>>>>

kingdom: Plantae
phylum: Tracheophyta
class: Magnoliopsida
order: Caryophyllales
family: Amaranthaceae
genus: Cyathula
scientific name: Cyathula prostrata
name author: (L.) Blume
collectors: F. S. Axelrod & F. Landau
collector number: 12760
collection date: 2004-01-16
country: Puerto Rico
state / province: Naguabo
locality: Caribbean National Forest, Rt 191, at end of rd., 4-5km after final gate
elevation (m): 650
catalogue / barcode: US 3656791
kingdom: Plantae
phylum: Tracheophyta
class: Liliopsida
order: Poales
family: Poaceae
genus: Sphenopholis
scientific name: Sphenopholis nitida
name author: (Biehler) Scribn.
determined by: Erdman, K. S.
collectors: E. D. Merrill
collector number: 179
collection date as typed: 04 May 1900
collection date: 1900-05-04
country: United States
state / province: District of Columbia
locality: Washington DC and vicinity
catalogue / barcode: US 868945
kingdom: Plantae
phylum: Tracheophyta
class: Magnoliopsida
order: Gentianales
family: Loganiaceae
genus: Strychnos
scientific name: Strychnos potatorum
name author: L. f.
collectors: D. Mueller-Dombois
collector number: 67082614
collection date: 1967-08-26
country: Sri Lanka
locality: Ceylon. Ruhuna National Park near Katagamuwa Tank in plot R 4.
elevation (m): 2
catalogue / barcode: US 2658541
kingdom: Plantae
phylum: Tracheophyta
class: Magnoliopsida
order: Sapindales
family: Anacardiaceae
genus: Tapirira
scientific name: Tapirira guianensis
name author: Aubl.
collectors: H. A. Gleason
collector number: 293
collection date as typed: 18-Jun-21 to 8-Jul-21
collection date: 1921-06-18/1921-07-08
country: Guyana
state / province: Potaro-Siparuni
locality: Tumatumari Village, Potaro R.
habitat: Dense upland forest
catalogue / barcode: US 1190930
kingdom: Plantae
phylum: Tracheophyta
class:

<<<<

▶ _WHAT YOU WILL DO_
Reproduce without change the lines of the material above, from the line with "family: Amaranthaceae" to the line with "order: Poales", including both of those lines.

▶ _IN RESPONSE_
family: Amaranthaceae
genus: Cyathula
scientific name: Cyathula prostrata
name author: (L.) Blume
collectors: F. S. Axelrod & F. Landau
collector number: 12760
collection date: 2004-01-16
country: Puerto Rico
state / province: Naguabo
locality: Caribbean National Forest, Rt 191, at end of rd., 4-5km after final gate
elevation (m): 650
catalogue / barcode: US 3656791
kingdom: Plantae
phylum: Tracheophyta
class: Liliopsida
order: Poales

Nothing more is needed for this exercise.